Il risarcimento del danno da omicidio stradale
In caso di incidenti stradali mortali, uno degli aspetti di danno più rilevanti e spesso trascurati è il danno risarcibile iure hereditatis: ciò che la vittima avrebbe potuto richiedere se fosse sopravvissuta e che ora viene trasferito direttamente agli eredi.
Essi ottengono i diritti risarcitori che la vittima ha accumulato tra la lesione e il decesso, poiché viene loro riconosciuto il danno biologico terminale (se esiste un intervallo di tempo significativo tra l'incidente e la morte). Si quantifica il danno morale catastrofico (o da lucida agonia), inteso come sofferenza psichica dovuta alla consapevolezza della fine imminente (anche in stato di coma, se dimostrata).
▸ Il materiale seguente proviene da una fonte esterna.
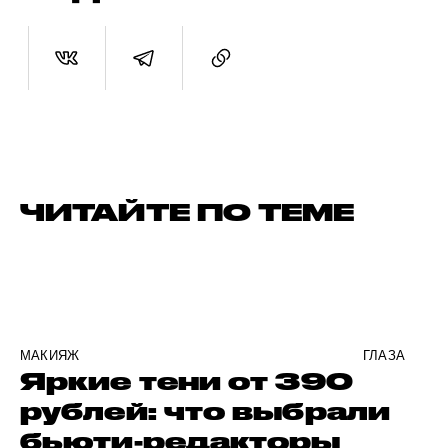
ЧИТАЙТЕ ПО ТЕМЕ
МАКИЯЖ
ГЛАЗА
Яркие тени от 390
рублей: что выбрали
бьюти-редакторы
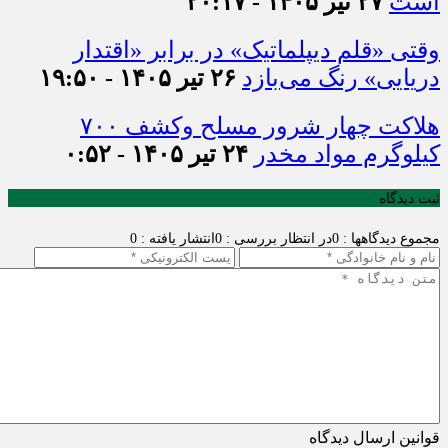
است
۲۷ تیر ۱۴۰۵ - ۲۰:۱۷
وقتی «قلم دیپلماتیک» در برابر «اقتدار
دریایی» رنگ می‌بازد
۲۶ تیر ۱۴۰۵ - ۱۹:۵۰
هلاکت چهار شرور مسلح وکشف ۷۰۰
کیلوگرم مواد مخدر
۲۴ تیر ۱۴۰۵ - ۰:۵۲
ثبت دیدگاه
مجموع دیدگاهها : 0
در انتظار بررسی : 0
انتشار یافته : 0
قوانین ارسال دیدگاه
Vengono riconosciuti eventuali danni patrimoniali, come le spese mediche sostenute o il lucro cessante parziale.
Gli eredi possono richiedere iure proprio il danno patrimoniale derivante dalla perdita del contributo economico considerato come mantenimento.
Inoltre, possono richiedere il risarcimento del danno non patrimoniale dovuto alla perdita del legame familiare, che spesso è notevole.
In altri Paesi, viene compensato esclusivamente il danno economico effettivo e le sofferenze subite, senza riconoscere automaticamente il valore della vita o l'agonia come danno autonomo trasferibile.
Il rapporto con l'assicurazione in caso di incidente
Un posto molto importante in questo genere di questioni è riservato al rapporto con la compagnia di assicurazione del veicolo, che consiste in una serie di interazioni e comunicazioni che possono influenzare significativamente l'esperienza dell'assicurato che sia parte di un incidente stradale.
Per questo motivo è molto importante aver stipulato una buona polizza.
In caso di incidente, è essenziale stabilire una comunicazione chiara e aperta con l'assicuratore dal primo momento, poiché può facilitare il processo di liquidazione e garantire che il risarcimento avvenga in modo tempestivo e corretto.
A differenza di quello che pensano molti, un tempestivo risarcimento del danno non comporta alcuna ammissione di responsabilità penale.
Al contrario, il risarcimento può influenzare positivamente l'esito del processo penale, soprattutto nei casi in cui la responsabilità penale sia in dubbio: di fronte a un risarcimento tempestivo, normalmente i giudici assumono un atteggiamento più garantista verso il conducente del veicolo accusato di aver causato l'incidente.
La procedura penale
Le severe pene previste in Italia per i reati legati agli incidenti stradali, insieme alla struttura del fascicolo delle indagini preliminari del Pubblico Ministero, portano spesso a gestire il procedimento penale attraverso uno dei procedimenti speciali previsti dal Codice di procedura penale.